Récolter à part les tiges et les feuilles de luzerne apparaîtra sans doute comme une gageure pour bon nombre d’agriculteurs. C’est pourtant le pari osé que porte Eric Junker qui a passé une partie de sa carrière professionnelle dans le monde de l’alimentation animale. Il en présentait les grandes lignes le 31 août, à l’occasion du salon aux champs près de Lisieux.

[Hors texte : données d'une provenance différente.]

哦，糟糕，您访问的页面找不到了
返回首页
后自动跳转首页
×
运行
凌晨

Luzerne au menu des monogastriques
L’intérêt d’un nutriment composé essentiellement de feuilles de luzerne est sa haute teneur en protéines (27% de MAT/t de MS). L’innovation principale réside surtout dans sa valorisation rendue possible par les monogastriques. Ce qui pourrait représenter une alternative partielle à l’incorporation de tourteaux de soja dans l’aliment composé distribué aux porcs et aux volailles. Cela ne semble pas poser de difficultés particulières au niveau de la digestibilité (satisfaction des besoins en acides aminés essentiels tels que la lysine ou la méthionine). Eric Junker a déjà expérimenté son procédé sur quelques exploitations et est en contact avec des instituts de recherche pour le valider scientifiquement. Les premiers résultats d’essais montrent des performances zootechniques intéressantes: meilleure appétence et croissance de la MS ingérée chez les volailles et les porcs.
Recherche de mécanisation
Ce concept novateur est également en cours d’approfondissement au niveau des méthodes de récolte, de préparation et de stockage. A la fois pour la partie feuillue et la partie fibreuse. Rappel: les organes feuillus représentent la moitié de la MS de la plante entière de luzerne mais 2/3 à 3/4 de la MAT. Et cette teneur est stable avec l’évolution du cycle végétatif (contrairement à la partie tiges). Cette caractéristique permettrait donc davantage de souplesse dans les dates de récolte de cette partie feuilles, sans craindre une baisse de la valeur alimentaire. «A chaque coupe d’1 ha de feuilles, on récolte l’équivalent d’un big-bag d’une tonne de soja à 42% de MAT», affirme Eric Junker.
Des machines spécifiques sont en test (soit attelées à un tracteur, soit devant une ensileuse) pour réussir ce fractionnement de la récolte de la luzerne. Pour la conservation de la partie feuilles, plusieurs voies sont envisagées: le séchage en grange, la déshydratation en bouchons, l’ensilage… Quant aux modes de distribution, ils pourraient, selon Eric Junker, être entièrement mécanisables, aussi bien pour les ruminants que pour les monogastriques.
Cette récolte fractionnée traduit une vision radicalement nouvelle de la valorisation de la luzerne dans l’alimentation animale. Nous aurons probablement l’occasion de revenir sur ce concept en cours d’élaboration. Affaire à suivre.